__Try it__
From the private placement announcement below, quote everything from "Nevada King Gold" down to "Company participated for $2,000,000.".

__Excerpted passage__
Nevada King Gold Corp. (TSX-V: NKG) is pleased to announce the closing of its previously announced non-brokered private placement financing with the issuance of an aggregate of 28,396,857 common shares of the Company at a price of $0.35 per Share, thereby raising total gross proceeds of $9,938,899.95.

 

Highlights:

  • The Non-Brokered Private Placement was fully allocated to insiders, existing shareholders, and a new strategic shareholder of the Company.
    • Company Founder & Chief Executive Officer Collin Kettell participated for $2,000,000.
    • Two significant shareholders of the Company subscribed for $4,200,000 and $1,356,400, respectively.
    • A new strategic shareholder to the Company participated for $2,000,000.
  • Proceeds of the Non-Brokered Private Placement will be used to advance the Company’s Atlanta Gold Mine Project and for working capital purposes of Nevada King.

 

All securities issued pursuant to the Non-Brokered Private Placement are subject to a statutory hold period under applicable Canadian securities laws expiring July 23, 2024, being the date that is four months and one day from the date of closing of the Non-Brokered Private Placement. The Non-Brokered Private Placement remains subject to final acceptance by the TSX Venture Exchange.

 

No finder’s fees were applicable to the Non-Brokered Private Placement and the Proceeds will be used to advance the Company’s Atlanta Gold Mine Project and for working capital purposes of Nevada King.

 

The securities issued in connection to the Non-Brokered Private Placement have not been registered under the U.S. Securities Act of 1933, as amended, and may not be offered or sold in the United States absent registration or an applicable exemption from the registration requirements. This release does not constitute an offer to sell or a solicitation of an offer to buy of any securities in the United States. The securities described herein have not been, and will not be, registered under the United States Securities Act of 1933, as amended (the “U.S. Securities Act“), or any state securities laws, and may not be offered or sold within the United States except in compliance with the registration requirements of the U.S. Securities Act and applicable state securities laws or pursuant to available exemptions therefrom.

 

Related Party Participation in the Non-Brokered Private Placement

 

Certain insiders of the Company participated in the Non-Brokered Private Placement acquiring an aggregate of 18,364,286 Shares. The participation by insiders in the Non-Brokered Private Placement constitutes a “related party transaction” as defined under Multilateral Instrument 61-101 Protection of Minority Security Holders in Special Transactions. The Company is relying on the exemptions from the valuation and minority shareholder approval requirements of MI 61-101 contained in sections 5.5(a) and 5.7(1)(a) of MI 61-101, as neither the fair market value of the Common Shares purchased by insiders, nor the consideration for the Common Shares paid by such insiders, exceeds 25% of the Company’s market capitalization. The Company did not file a material change report in respect of the related party transaction at least 21 days before the closing of the Non-Brokered Private Placement, which the Company deems reasonable in the circumstances in order to complete the Non-Brokered Private Placement in an expeditious manner. The Non-Brokered Private Placement was unanimously approved by the Company’s board of directors.

__Given data__

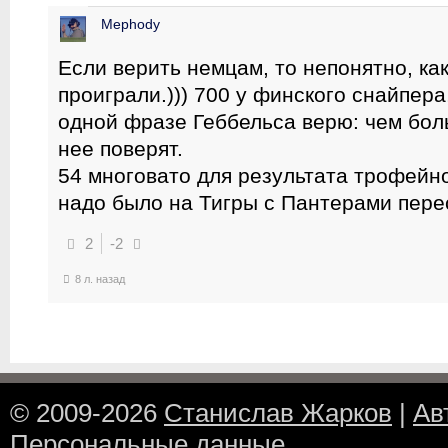
Mephody
Если верить немцам, то непонятно, как
проиграли.))) 700 у финского снайпера
одной фразе Геббельса верю: чем бол
нее поверят.
54 многовато для результата трофейн
надо было на Тигры с Пантерами пере
2
-2
8 л. назад
© 2009-2026
Станислав Жарков
|
Ав
Персональные данные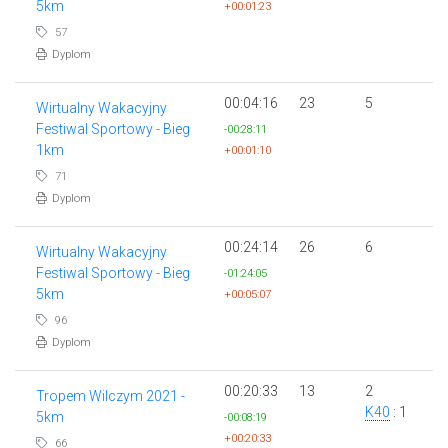
5km
+00:01:23
57
Dyplom
00:04:16
23
5
Wirtualny Wakacyjny
Festiwal Sportowy - Bieg
-00:28:11
1km
+00:01:10
71
Dyplom
00:24:14
26
6
Wirtualny Wakacyjny
Festiwal Sportowy - Bieg
-01:24:05
5km
+00:05:07
96
Dyplom
00:20:33
13
2
Tropem Wilczym 2021 -
K40
: 1
5km
-00:08:19
+00:20:33
66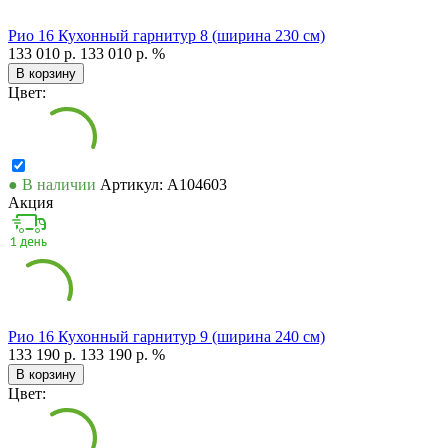
Рио 16 Кухонный гарнитур 8 (ширина 230 см)
133 010 р.
133 010 р.
%
В корзину
Цвет:
● В наличии
Артикул: А104603
Акция
Рио 16 Кухонный гарнитур 9 (ширина 240 см)
133 190 р.
133 190 р.
%
В корзину
Цвет: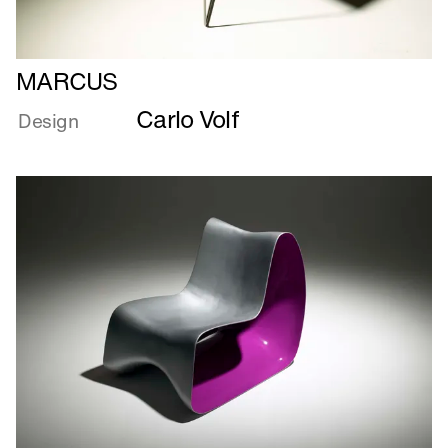
Læs
MARCUS
mere
Carlo Volf
om
Design
MARCUS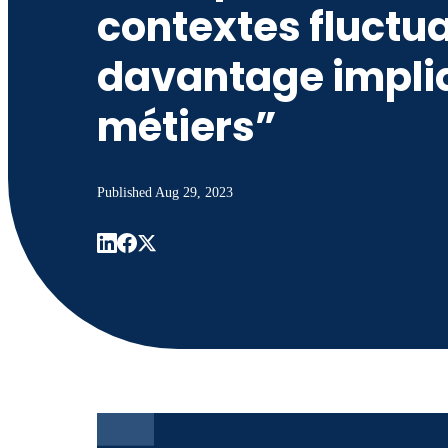
contextes fluctua
davantage impliq
métiers”
Published
Aug 29, 2023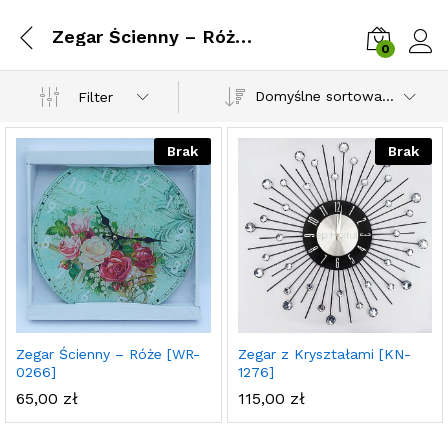
Zegar Ścienny – Róże [WR-0266]
0
Zalog
Domyślne sortowanie
Filter
Brak
Brak
Zegar Ścienny – Róże [WR-
Zegar z Kryształami [KN-
0266]
1276]
65,00
zł
115,00
zł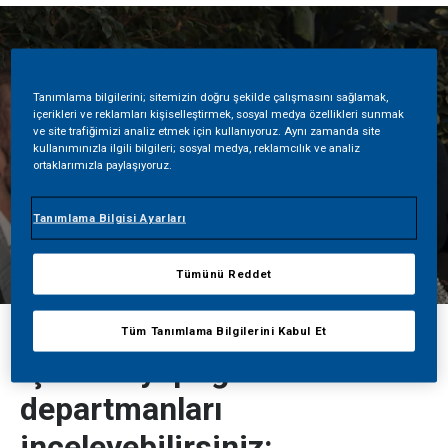
Tanımlama bilgilerini; sitemizin doğru şekilde çalışmasını sağlamak,
içerikleri ve reklamları kişiselleştirmek, sosyal medya özellikleri sunmak
ve site trafiğimizi analiz etmek için kullanıyoruz. Aynı zamanda site
kullanımınızla ilgili bilgileri; sosyal medya, reklamcılık ve analiz
ortaklarımızla paylaşıyoruz.
Tanımlama Bilgisi Ayarları
Tümünü Reddet
Tüm Tanımlama Bilgilerini Kabul Et
İşe alım yaptığımız
departmanları
inceleyebilirsiniz:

__Answer to the problem__
Nevada King Gold Corp. (TSX-V: NKG) is pleased to announce the closing of its previously announced non-brokered private placement financing with the issuance of an aggregate of 28,396,857 common shares of the Company at a price of $0.35 per Share, thereby raising total gross proceeds of $9,938,899.95.

 

Highlights:

  • The Non-Brokered Private Placement was fully allocated to insiders, existing shareholders, and a new strategic shareholder of the Company.
    • Company Founder & Chief Executive Officer Collin Kettell participated for $2,000,000.
    • Two significant shareholders of the Company subscribed for $4,200,000 and $1,356,400, respectively.
    • A new strategic shareholder to the Company participated for $2,000,000.